• **Directions**:
Beginning with the line that contains "comentarios proactivos, dirigidos por", restate each line below through the final one exactly, and exclude the pictures.

____________________

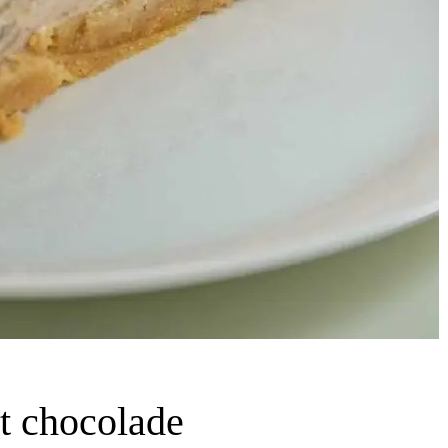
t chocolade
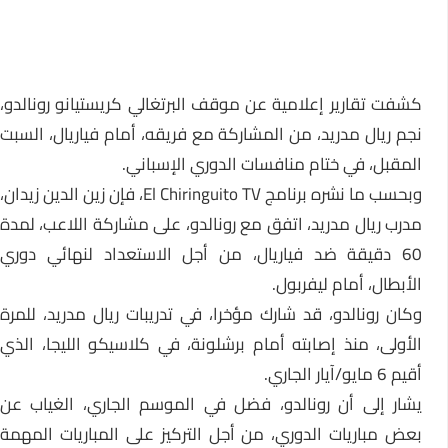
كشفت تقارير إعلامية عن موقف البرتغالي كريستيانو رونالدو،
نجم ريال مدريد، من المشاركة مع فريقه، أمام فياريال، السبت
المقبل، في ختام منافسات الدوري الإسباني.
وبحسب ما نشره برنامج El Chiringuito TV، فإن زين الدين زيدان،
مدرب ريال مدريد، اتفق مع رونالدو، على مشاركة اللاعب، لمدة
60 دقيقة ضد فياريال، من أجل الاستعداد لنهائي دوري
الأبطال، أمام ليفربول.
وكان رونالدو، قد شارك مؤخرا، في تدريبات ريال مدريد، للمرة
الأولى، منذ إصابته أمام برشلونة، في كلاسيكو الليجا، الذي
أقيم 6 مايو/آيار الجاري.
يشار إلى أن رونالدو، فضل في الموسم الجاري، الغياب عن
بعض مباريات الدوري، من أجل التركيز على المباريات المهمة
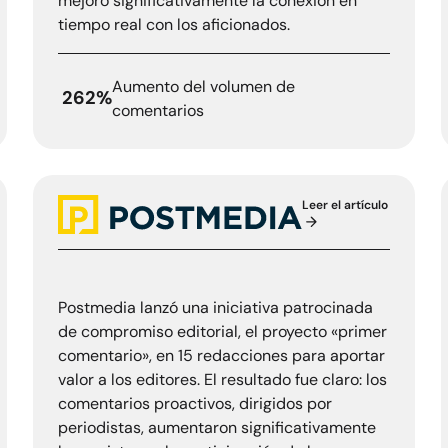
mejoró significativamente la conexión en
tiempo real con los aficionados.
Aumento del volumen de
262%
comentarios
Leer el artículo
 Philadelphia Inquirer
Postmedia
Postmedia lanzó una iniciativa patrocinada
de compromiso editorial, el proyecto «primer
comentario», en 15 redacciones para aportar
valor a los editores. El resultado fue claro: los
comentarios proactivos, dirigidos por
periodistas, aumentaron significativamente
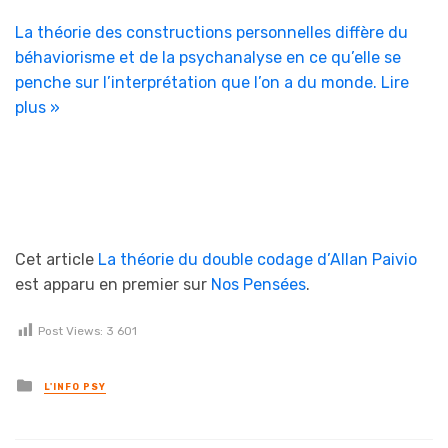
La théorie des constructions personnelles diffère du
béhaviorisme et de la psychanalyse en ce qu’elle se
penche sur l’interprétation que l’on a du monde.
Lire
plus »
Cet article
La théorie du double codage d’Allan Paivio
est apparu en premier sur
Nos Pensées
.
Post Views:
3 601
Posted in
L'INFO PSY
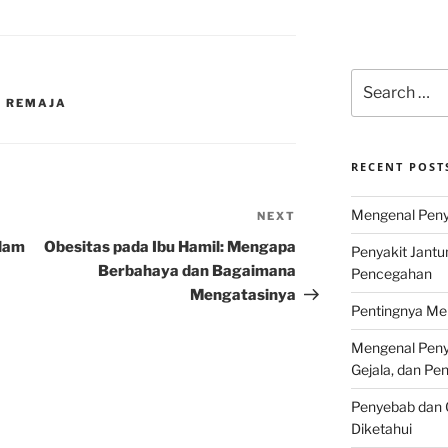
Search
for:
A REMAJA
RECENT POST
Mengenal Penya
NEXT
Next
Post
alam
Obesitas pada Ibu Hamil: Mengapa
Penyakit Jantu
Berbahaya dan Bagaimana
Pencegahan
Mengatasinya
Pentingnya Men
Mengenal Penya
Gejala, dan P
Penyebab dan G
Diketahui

____________________

• **Exercise output**:
comentarios proactivos, dirigidos por
periodistas, aumentaron significativamente
La théorie des constructions personnelles diffère du
béhaviorisme et de la psychanalyse en ce qu’elle se
penche sur l’interprétation que l’on a du monde.
Lire
plus »
Cet article
La théorie du double codage d’Allan Paivio
est apparu en premier sur
Nos Pensées
.
Post Views:
3 601
Posted in
L'INFO PSY
Search
for:
A REMAJA
RECENT POST
Mengenal Penya
NEXT
Next
Post
alam
Obesitas pada Ibu Hamil: Mengapa
Penyakit Jantu
Berbahaya dan Bagaimana
Pencegahan
Mengatasinya
Pentingnya Men
Mengenal Penya
Gejala, dan P
Penyebab dan G
Diketahui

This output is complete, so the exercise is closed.